Great work! But Dinosaurs are facts, which is far more than can be said about Republican "ideas." So here's my Republican "rebranding" - let's call it the Raelian Party:
Raëlians believe that Vorilhon, who is known by the movement as Raël, received special knowledge and instruction for mankind from the creators of life on Earth, human-like extraterrestrials called Elohim whose technology enabled them to appear as "angels" or "gods" in the eyes of ancient people.
And the swastika at the heart of their logo is the heart of their ideology.
Update 1: Since 2004, Republican self-identification has plunged from 30% to 23%. Clearly a growing number of Republicans aren't willing to become Raelians.

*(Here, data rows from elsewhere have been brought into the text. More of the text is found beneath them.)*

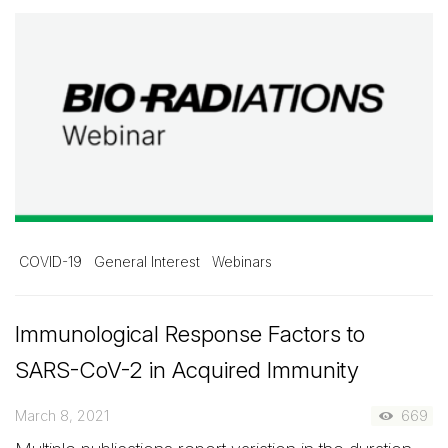
COVID-19
General Interest
Webinars
Immunological Response Factors to
SARS-CoV-2 in Acquired Immunity
March 8, 2021
669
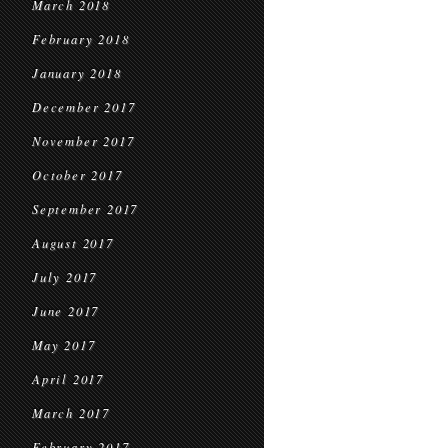
March 2018
February 2018
January 2018
December 2017
November 2017
October 2017
September 2017
August 2017
July 2017
June 2017
May 2017
April 2017
March 2017
February 2017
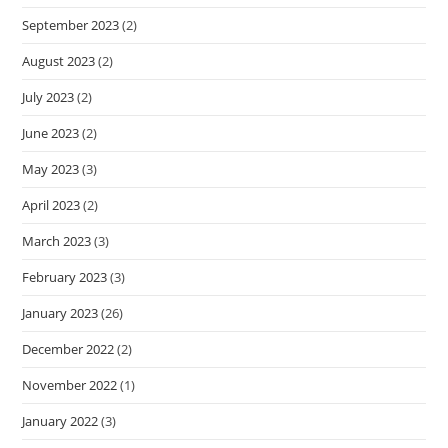
September 2023
(2)
August 2023
(2)
July 2023
(2)
June 2023
(2)
May 2023
(3)
April 2023
(2)
March 2023
(3)
February 2023
(3)
January 2023
(26)
December 2022
(2)
November 2022
(1)
January 2022
(3)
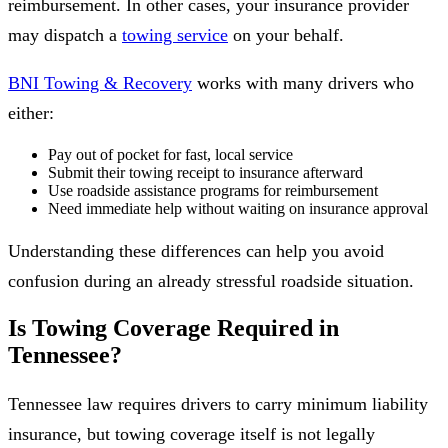
reimbursement. In other cases, your insurance provider
may dispatch a
towing service
on your behalf.
BNI Towing & Recovery
works with many drivers who
either:
Pay out of pocket for fast, local service
Submit their towing receipt to insurance afterward
Use roadside assistance programs for reimbursement
Need immediate help without waiting on insurance approval
Understanding these differences can help you avoid
confusion during an already stressful roadside situation.
Is Towing Coverage Required in
Tennessee?
Tennessee law requires drivers to carry minimum liability
insurance, but towing coverage itself is not legally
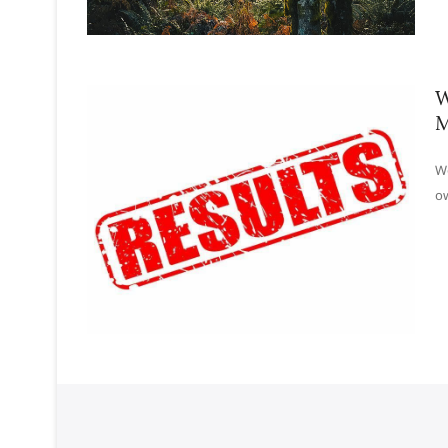
W
M
Wo
ow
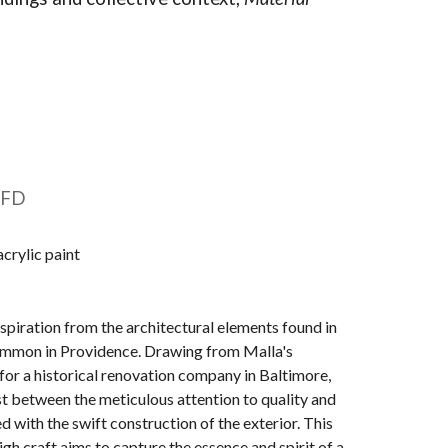
 FD
acrylic paint
nspiration from the architectural elements found in
mmon in Providence. Drawing from Malla's
or a historical renovation company in Baltimore,
ast between the meticulous attention to quality and
ed with the swift construction of the exterior. This
igh craft aims to capture the essence and spirit of a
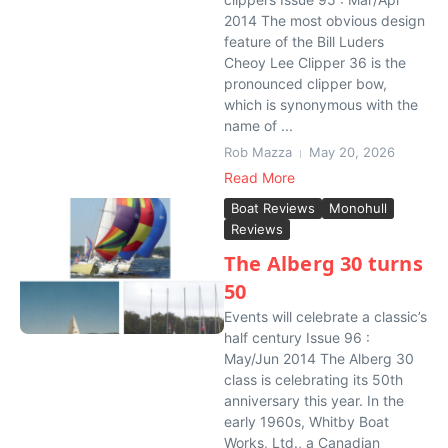
2014 The most obvious design
feature of the Bill Luders
Cheoy Lee Clipper 36 is the
pronounced clipper bow,
which is synonymous with the
name of ...
Rob Mazza
May 20, 2026
Read More
Boat Reviews
Monohull
Reviews
The Alberg 30 turns
50
Events will celebrate a classic’s
half century Issue 96 :
May/Jun 2014 The Alberg 30
class is celebrating its 50th
anniversary this year. In the
early 1960s, Whitby Boat
Works, Ltd., a Canadian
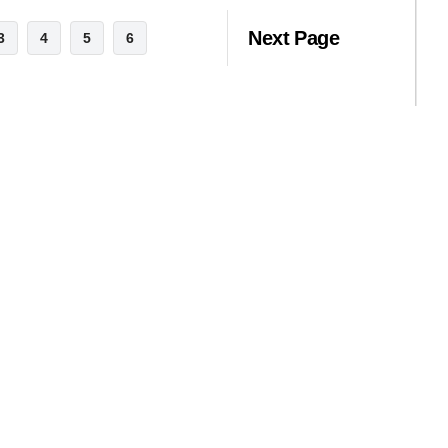
Next Page
3
4
5
6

This graph details the shift since August 2008. The biggest shift began around March 1, when roughly 20% of Republicans became Independents. That was when all but three Republicans voted for Depression by voting against the Recovery Bill. (Arlen Specter was one of the three, along with Olympia Snowe and Susan Collins.)
Update 2: Howie Klein nails it as always:
The problem the Republicans have is that when they try enlarging the teeny weeny pup tent into something resembling a national party, they wake up to the shrieking and wailing of the Rush Limbaughs and Glenn Becks and Ann Coulters, the Hannitys and O'Reillys and all the kooks and loons who have become the voice of modern Republicanism to the unwashed masses-- the base.
Update 3: David Neiwert has a similar thought:
Monitoring Fox News can take a terrible toll on one's mind. One of the coping mechanisms I've developed is just to think of these as reconnaissance missions to Planet Wingnuttia, which is an entirely different planet in an entirely different dimension than ours.
Fox is just relaying transmissions from this planet, and people who watch it believing they're seeing news from here on dear ole Planet Earth get terribly confused, even deluded. So it's important to monitor these transmissions and help keep the confusion down.